Pasukan Hizbullah dan Sabilillah dari berbagai daerah, termasuk Parakan, tidak hanya menggunakan senjata, tetapi juga mengandalkan doa dari para kiai seperti KH Subchi, yang diyakini dapat memberikan kekuatan dan kekebalan dalam menghadapi musuh. Mereka berperang dengan semangat jihad, berkeyakinan bahwa mempertahankan kemerdekaan adalah bagian dari mempertahankan agama.
KH Hasyim Asy’ari dan para ulama NU meyakini bahwa kemerdekaan Indonesia adalah prasyarat tegaknya syariat Islam. Dalam Resolusi Jihad yang dikeluarkan tahun 1945, ditegaskan bahwa “Mempertahankan dan menegakkan Negara Republik Indonesia menurut hukum agama Islam, termasuk kewajiban bagi tiap-tiap orang Islam.” Pernyataan ini memperkuat hubungan antara agama dan nasionalisme dalam perjuangan kemerdekaan.

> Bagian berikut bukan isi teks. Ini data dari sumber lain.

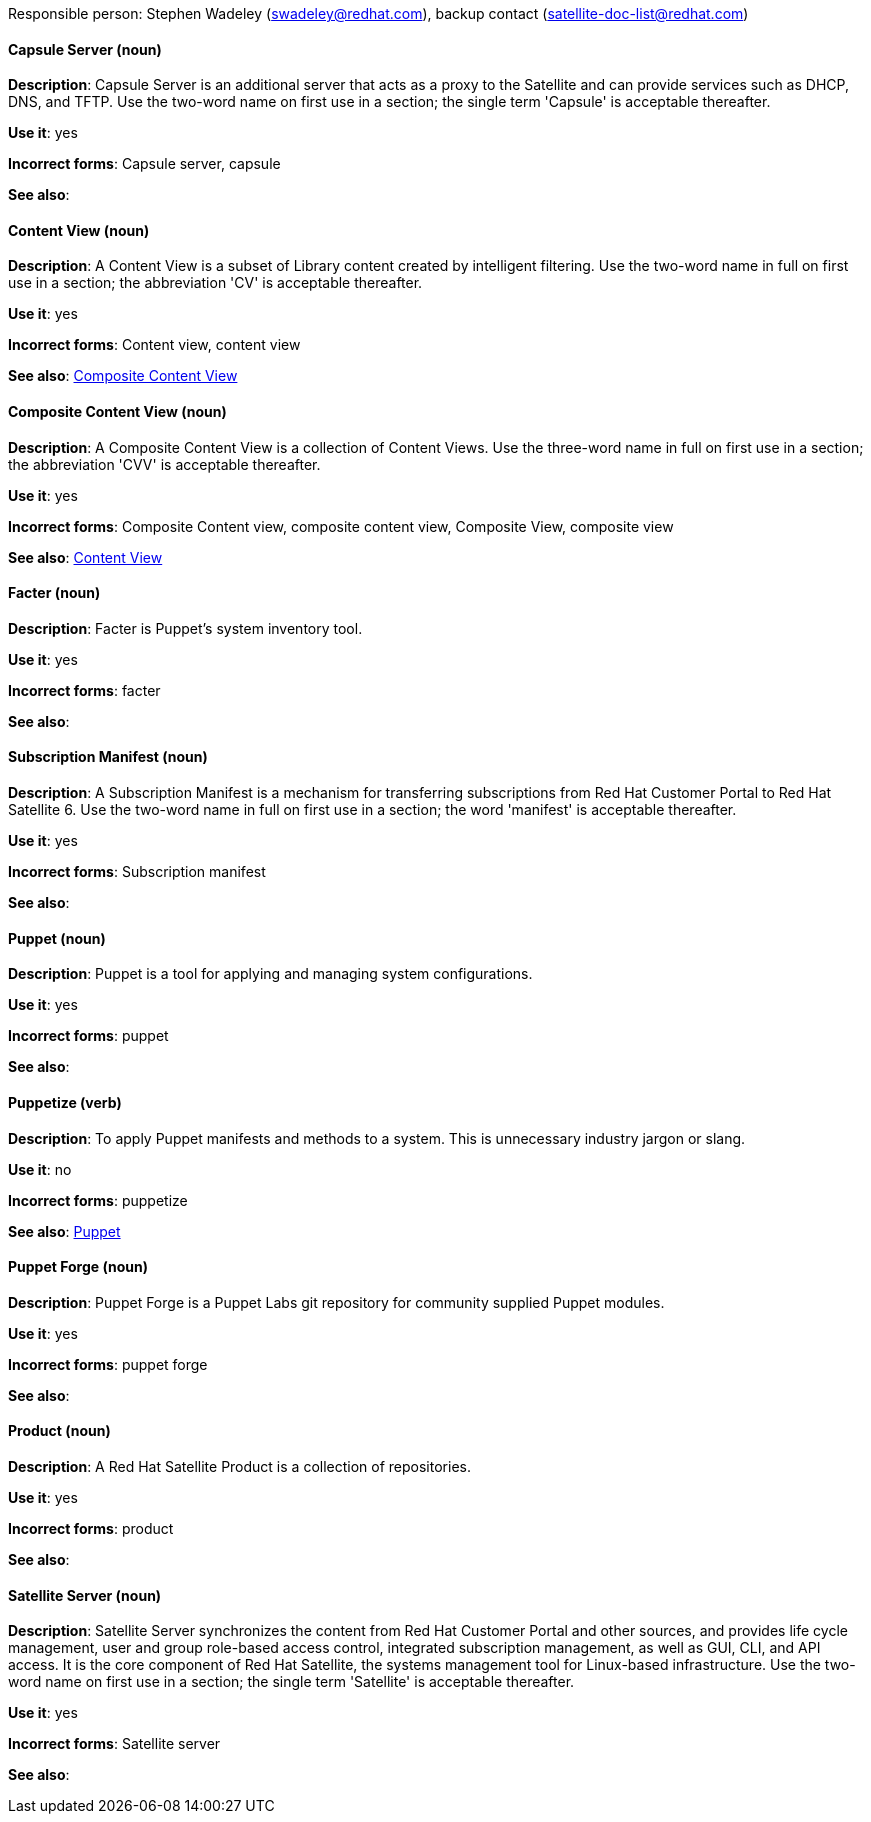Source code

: [[red-hat-satellite6-conventions]]

Responsible person: Stephen Wadeley (swadeley@redhat.com), backup contact (satellite-doc-list@redhat.com)

[discrete]
==== Capsule Server (noun)
[[capsule-server]]
*Description*: Capsule Server is an additional server that acts as a proxy to the Satellite and can provide services such as DHCP, DNS, and TFTP. Use the two-word name on first use in a section; the single term 'Capsule' is acceptable thereafter.

*Use it*: yes

*Incorrect forms*: Capsule server, capsule

*See also*:

[discrete]
==== Content View (noun)
[[content-view]]
*Description*: A Content View is a subset of Library content created by intelligent filtering. Use the two-word name in full on first use in a section; the abbreviation 'CV' is acceptable thereafter.

*Use it*: yes

*Incorrect forms*: Content view, content view

*See also*: xref:composite-content-view[Composite Content View]

[discrete]
==== Composite Content View (noun)
[[composite-content-view]]
*Description*: A Composite Content View is a collection of Content Views. Use the three-word name in full on first use in a section; the abbreviation 'CVV' is acceptable thereafter.

*Use it*: yes

*Incorrect forms*: Composite Content view, composite content view, Composite View, composite view

*See also*: xref:content-view[Content View]

[discrete]
==== Facter (noun)
[[facter]]
*Description*: Facter is Puppet's system inventory tool.

*Use it*: yes

*Incorrect forms*: facter

*See also*:

[discrete]
==== Subscription Manifest (noun)
[[subscription-manifest]]
*Description*: A Subscription Manifest is a mechanism for transferring subscriptions from Red Hat Customer Portal to Red Hat Satellite 6. Use the two-word name in full on first use in a section; the word 'manifest' is acceptable thereafter.

*Use it*: yes

*Incorrect forms*: Subscription manifest

*See also*:

[discrete]
==== Puppet (noun)
[[puppet]]
*Description*: Puppet is a tool for applying and managing system configurations.

*Use it*: yes

*Incorrect forms*: puppet

*See also*:

[discrete]
==== Puppetize (verb)
[[puppetize]]
*Description*: To apply Puppet manifests and methods to a system. This is unnecessary industry jargon or slang.

*Use it*: no

*Incorrect forms*: puppetize

*See also*: xref:puppet[Puppet]

[discrete]
==== Puppet Forge (noun)
[[puppet-forge]]
*Description*: Puppet Forge is a Puppet Labs git repository for community supplied Puppet modules.

*Use it*: yes

*Incorrect forms*: puppet forge

*See also*:

[discrete]
==== Product (noun)
[[product]]
*Description*: A Red Hat Satellite Product is a collection of repositories.

*Use it*: yes

*Incorrect forms*: product

*See also*:

[discrete]
==== Satellite Server (noun)
[[satellite-server]]
*Description*: Satellite Server synchronizes the content from Red Hat Customer Portal and other sources, and provides life cycle management, user and group role-based access control, integrated subscription management, as well as GUI, CLI, and API access. It is the core component of Red Hat Satellite, the systems management tool for Linux-based infrastructure. Use the two-word name on first use in a section; the single term 'Satellite' is acceptable thereafter.

*Use it*: yes

*Incorrect forms*: Satellite server

*See also*:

KH Hasyim Asy’ari juga menyampaikan dalam Muktamar ke-16 NU di Purwokerto, Jawa Tengah, pada tahun 1946, bahwa kebangkitan Islam tidak akan terjadi di negeri-negeri yang masih dijajah. Oleh karena itu, perjuangan melawan penjajah bukan hanya demi kemerdekaan bangsa, tetapi juga demi tegaknya syariat Islam. Pandangan ini mencerminkan keyakinan bahwa hubbul wathan minal iman (cinta tanah air bagian dari iman), sehingga membela negara adalah bagian dari iman seorang Muslim.

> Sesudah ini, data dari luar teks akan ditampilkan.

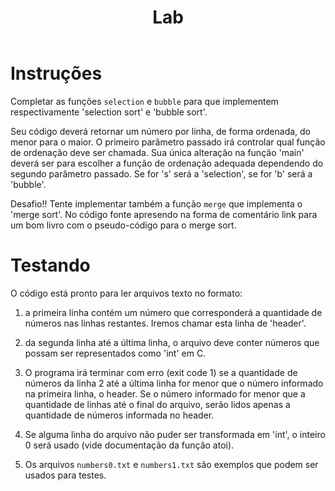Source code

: #+title: Lab

* Instruções

  Completar as funções =selection= e =bubble= para que implementem
  respectivamente 'selection sort' e 'bubble sort'.

  Seu código deverá retornar um número por linha, de forma ordenada,
  do menor para o maior. O primeiro parâmetro passado irá controlar
  qual função de ordenação deve ser chamada. Sua única alteração na
  função 'main' deverá ser para escolher a função de ordenação
  adequada dependendo do segundo parâmetro passado. Se for 's' será a
  'selection', se for 'b' será a 'bubble'.

  Desafio!! Tente implementar também a função =merge= que implementa o
  'merge sort'. No código fonte apresendo na forma de comentário link
  para um bom livro com o pseudo-código para o merge sort.


* Testando

  O código está pronto para ler arquivos texto no formato:

  1. a primeira linha contém um número que corresponderá a quantidade
     de números nas linhas restantes. Iremos chamar esta linha de
     'header'.

  2. da segunda linha até a última linha, o arquivo deve conter
     números que possam ser representados como 'int' em C.

  3. O programa irá terminar com erro (exit code 1) se a quantidade de
     números da linha 2 até a última linha for menor que o número
     informado na primeira linha, o header. Se o número informado for
     menor que a quantidade de linhas até o final do arquivo, serão
     lidos apenas a quantidade de números informada no header.

  4. Se alguma linha do arquivo não puder ser transformada em 'int', o
     inteiro 0 será usado (vide documentação da função atoi).

  5. Os arquivos =numbers0.txt= e =numbers1.txt= são exemplos que
     podem ser usados para testes.

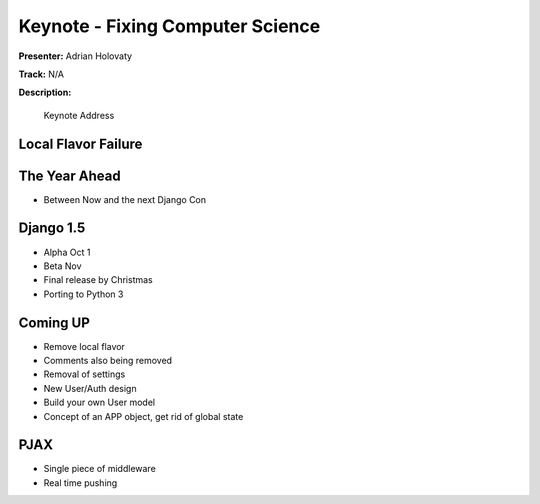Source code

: =================================
Keynote - Fixing Computer Science
=================================

**Presenter:** Adrian Holovaty

**Track:** N/A

**Description:**

    Keynote Address

Local Flavor Failure
--------------------

The Year Ahead
--------------

* Between Now and the next Django Con

Django 1.5
----------

* Alpha Oct 1
* Beta Nov
* Final release by Christmas
* Porting to Python 3

Coming UP
---------

* Remove local flavor
* Comments also being removed
* Removal of settings
* New User/Auth design
* Build your own User model
* Concept of an APP object, get rid of global state

PJAX
----

* Single piece of middleware
* Real time pushing







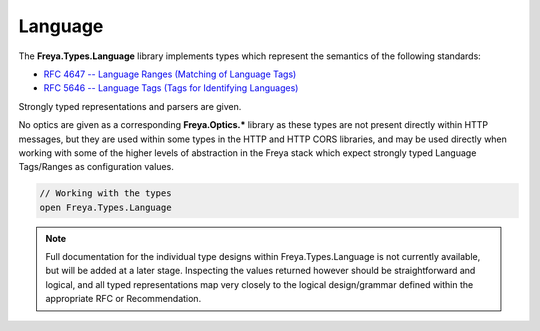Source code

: Language
========

The **Freya.Types.Language** library implements types which represent the semantics of the following standards:

* `RFC 4647 -- Language Ranges (Matching of Language Tags) <http://tools.ietf.org/html/rfc4647>`_
* `RFC 5646 -- Language Tags (Tags for Identifying Languages) <http://tools.ietf.org/html/rfc5646>`_

Strongly typed representations and parsers are given.

No optics are given as a corresponding **Freya.Optics.*** library as these types are not present directly within HTTP messages, but they are used within some types in the HTTP and HTTP CORS libraries, and may be used directly when working with some of the higher levels of abstraction in the Freya stack which expect strongly typed Language Tags/Ranges as configuration values.

.. code-block:: fsharp

   // Working with the types
   open Freya.Types.Language

.. note::

   Full documentation for the individual type designs within Freya.Types.Language is not currently available, but will be added at a later stage. Inspecting the values returned however should be straightforward and logical, and all typed representations map very closely to the logical design/grammar defined within the appropriate RFC or Recommendation.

Hari Santri bukan hanya perayaan sejarah, tetapi juga refleksi atas semangat juang yang diwariskan oleh para kiai dan santri. Resolusi Jihad menjadi tonggak penting dalam perjuangan mempertahankan kemerdekaan, dan spirit tersebut terus dijaga hingga saat ini. Dengan memperingati Hari Santri setiap tahun, kita diingatkan untuk selalu menjaga semangat cinta tanah air dan keikhlasan dalam berjuang demi kebaikan bangsa dan negara.
Semangat ini harus terus hidup di tengah-tengah generasi muda, mengingat sejarah perjuangan para santri dan ulama yang telah mengorbankan segalanya demi kemerdekaan Indonesia. Santri tidak hanya belajar ilmu agama, tetapi juga siap membela tanah air kapan pun diperlukan sebuah pelajaran berharga dari peristiwa Resolusi Jihad.